#### Task statement:
Ignoring every picture, transcribe the data in full as it stands.

#### Given information:
....

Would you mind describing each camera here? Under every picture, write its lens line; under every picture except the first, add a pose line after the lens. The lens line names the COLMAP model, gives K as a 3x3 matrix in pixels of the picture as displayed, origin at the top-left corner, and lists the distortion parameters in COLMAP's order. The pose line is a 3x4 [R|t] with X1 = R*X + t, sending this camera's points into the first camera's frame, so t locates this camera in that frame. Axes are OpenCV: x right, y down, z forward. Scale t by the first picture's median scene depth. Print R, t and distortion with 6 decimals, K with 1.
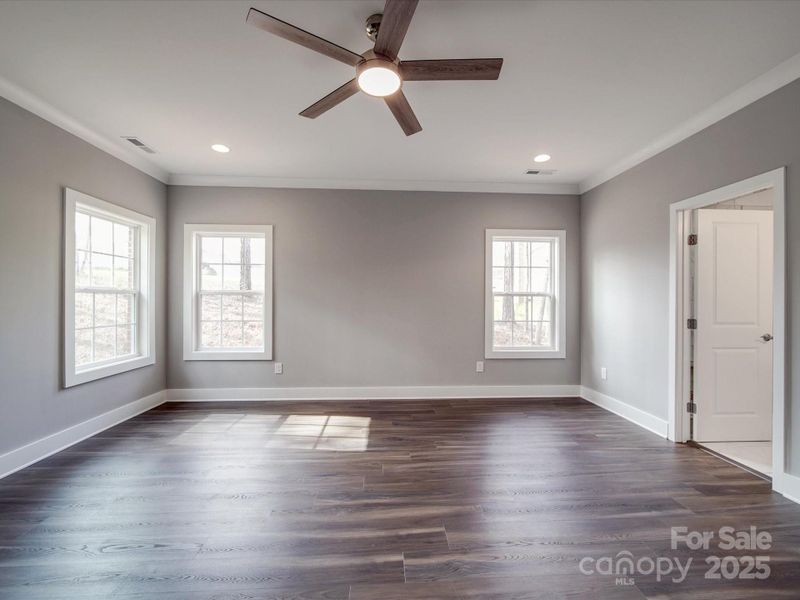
lens RADIAL K [[319.6, 0, 433.8], [0, 319.6, 299.5], [0, 0, 1]] dist [-0.001127, 0.000267]
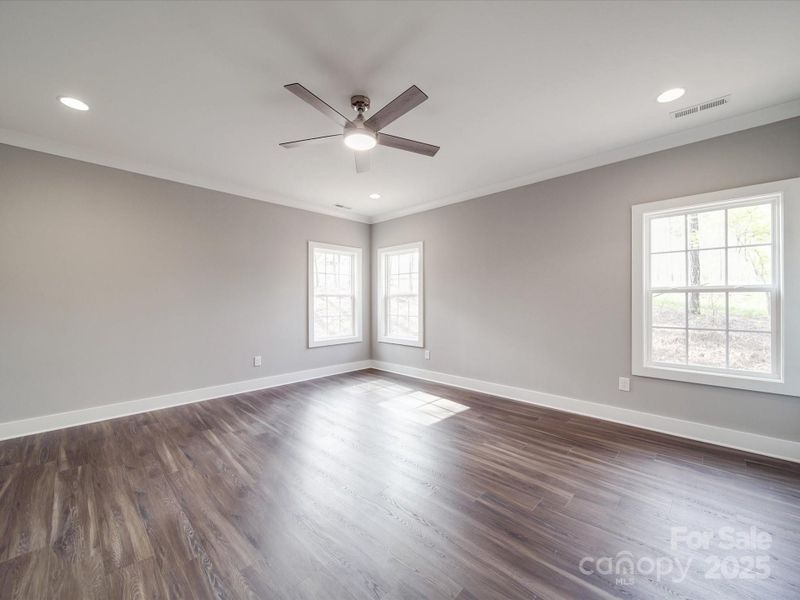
lens RADIAL K [[319.6, 0, 395.7], [0, 319.6, 301.3], [0, 0, 1]] dist [-0.001127, 0.000267]
pose [[0.676080, -0.003500, -0.736820, 0.389978], [0.009595, 0.999946, 0.004053, -0.000900], [0.736766, -0.009810, 0.676077, 0.070069]]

....

#### Exercise output:
Would you mind describing each camera here? Under every picture, write its lens line; under every picture except the first, add a pose line after the lens. The lens line names the COLMAP model, gives K as a 3x3 matrix in pixels of the picture as displayed, origin at the top-left corner, and lists the distortion parameters in COLMAP's order. The pose line is a 3x4 [R|t] with X1 = R*X + t, sending this camera's points into the first camera's frame, so t locates this camera in that frame. Axes are OpenCV: x right, y down, z forward. Scale t by the first picture's median scene depth. Print R, t and distortion with 6 decimals, K with 1.
lens RADIAL K [[319.6, 0, 433.8], [0, 319.6, 299.5], [0, 0, 1]] dist [-0.001127, 0.000267]
lens RADIAL K [[319.6, 0, 395.7], [0, 319.6, 301.3], [0, 0, 1]] dist [-0.001127, 0.000267]
pose [[0.676080, -0.003500, -0.736820, 0.389978], [0.009595, 0.999946, 0.004053, -0.000900], [0.736766, -0.009810, 0.676077, 0.070069]]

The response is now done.